The tasks
1 > Decide whether each statement below agrees with the text on film and digital cinema. Answer yes or no, and quote the words from the text that settle it. (a) A Mini DV camcorder can be bought for as little as $200. (b) Martin Scorsese found work easily when he was starting out. (c) Charlie Kaufman says he wants to watch films that feel like a product.
2 > Please give a continuation of the text on film and digital cinema, beginning after its last sentence.

Cinema’s Future is Digital not Film

In the digital era, is film dead? As audiences gravitate to DVDs, Hollywood wonders if the movie theater can survive. The rebels are surging. Can the Empire strike back?

By RICHARD CORLISS

Digital is cheep. Film is expensive.
It’s that simple fact that is gobbling up film, chewing it full of its life, and spitting it out in pixilated files. It’s driving the film industry into the depths of the digital domain; an inevitable step that will destroy the romantic movie-going experience that audiences have loved for a century.

I completely understand the seductive lure of digital cinema. Let’s face it; it’s easy and affordable. Anybody today can pick up a Mini DV camcorder for as low as $200. And, anyone can edit their movies on a basic Mac or PC. And, with DVD Rewriters now coming standard, anyone can publish their movie to DVD ready watch on their home theater. It’s no mystery that times have certainly changed.

Looking back to the 1970’s, when film was revolutionized by the decade’s “rebel filmmakers”, directors, like the legendary Martin Scorsese, found it extraordinarily difficult to find work when starting out. You had to prove you could do the job. Film is expensive, you just don’t hand over a film project to anyone; there’s a risk. Charlie Kaufman, screenwriter of Being John Malkovich and Adaptation, talks about that very risk that gives cinema its emotional power:

“I’m not interested in watching films right now that feel like a product. I want to feel like I’m watching something that’s really really a mess. Does this make any sense? I don’t know what it is, I want to watch a film in which it feels like there’s something at risk, that’s not a package. But everything seems to be a package. I’m on edge, I don’t want to feel like someone’s sort of presenting me with something and I’m supposed to appreciate it… It’s just watching a marketing machine, and there’s something very ugly about that. I hate it, I think it’s crap. It’s marketing, and marketing is marketing.”

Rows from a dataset
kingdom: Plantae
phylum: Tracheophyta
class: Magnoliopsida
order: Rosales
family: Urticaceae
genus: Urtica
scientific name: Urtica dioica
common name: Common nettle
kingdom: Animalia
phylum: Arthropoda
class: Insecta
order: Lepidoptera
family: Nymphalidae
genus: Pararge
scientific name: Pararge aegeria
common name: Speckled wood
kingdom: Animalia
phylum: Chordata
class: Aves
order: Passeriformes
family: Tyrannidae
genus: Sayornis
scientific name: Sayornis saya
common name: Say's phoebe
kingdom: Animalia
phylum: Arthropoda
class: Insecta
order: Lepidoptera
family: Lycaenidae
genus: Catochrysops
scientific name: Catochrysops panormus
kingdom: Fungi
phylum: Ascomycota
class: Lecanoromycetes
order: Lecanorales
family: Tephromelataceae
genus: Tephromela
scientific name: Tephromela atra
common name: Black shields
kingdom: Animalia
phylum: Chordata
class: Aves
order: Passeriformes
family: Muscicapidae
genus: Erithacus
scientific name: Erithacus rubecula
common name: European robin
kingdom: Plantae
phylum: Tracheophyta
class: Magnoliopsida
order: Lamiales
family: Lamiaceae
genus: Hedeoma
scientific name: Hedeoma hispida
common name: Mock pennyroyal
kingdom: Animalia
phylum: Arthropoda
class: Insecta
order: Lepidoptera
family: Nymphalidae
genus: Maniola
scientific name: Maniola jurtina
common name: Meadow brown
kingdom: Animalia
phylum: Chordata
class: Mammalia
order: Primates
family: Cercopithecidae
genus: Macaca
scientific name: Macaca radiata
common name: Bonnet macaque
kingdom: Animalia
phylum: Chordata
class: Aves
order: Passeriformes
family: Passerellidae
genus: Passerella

Response list
1 >
(a) Yes: "Anybody today can pick up a Mini DV camcorder for as low as $200."
(b) No: "found it extraordinarily difficult to find work when starting out."
(c) No: "I’m not interested in watching films right now that feel like a product."

2 >
Digital cinema eliminates much of the cost and risk normally involved with 35mm film. From a business standpoint, it’s a no-brainer; the less you risk, the less you lose. However, film enthusiasts will tell you that it’s the risk that makes film such a powerful art form. If you’re making a film, you have thousands or millions of dollars riding on the notion, that, you, as a filmmaker, are going to bring that money back in the box-office. When you have so much riding on your shoulders, you make sure the work you put out is the very best work you could have done under the circumstances; your very career depends on it.

The problem is the studios don’t want to make films that directors need to pull-off. But, as everyone knows, when a group of filmmakers “pull-off” a film, it’s one of the most powerful and emotional experiences in all of cinema.

Look back to 1977, the year George Lucas’ Star Wars changed cinema forever. Everyone knows the story; the finances, the time restraints, the special effects. The set was a mess of feuds and miscommunication. No one had ever done anything like that before. It was a film that Lucas and his team needed to “pull-off”… and they did. The risk was huge, but the pay-off was much greater.

Look at a few other films; The Godfather, The Lord of the Rings trilogy. In both situations, the risks were enormous and the filmmakers were under enormous amounts of stress and pressure. I don’t need to explain the stories. We all know them; they’ve become synonymous with the great American “rags to riches” tales of our time.

I’m not saying that digital eliminates all the risk involved with film; it doesn’t. However, implementing digital into cinema is just another way for studios to ensure quantity over quality. To make the concept simple, take a look at what photography has become. With digital photography, a consumer is given countless pictures to take. Nothing is premeditated; take as many pictures as you want, it doesn’t matter. With a film camera, you have 24 pictures; that’s it. So, you better make absolutely sure you think about shooting before you shoot, because you can’t delete. That is where skill is developed.

It’s skill like that that can’t be developed using digital as a medium. Not saying that there isn’t skill in digital cinema, there is, but it’s different skill. That’s the main idea here; that film and digital are two completely different mediums. Neither being “better” than the other, just different. It’s like comparing Broadway to Hollywood; you can’t.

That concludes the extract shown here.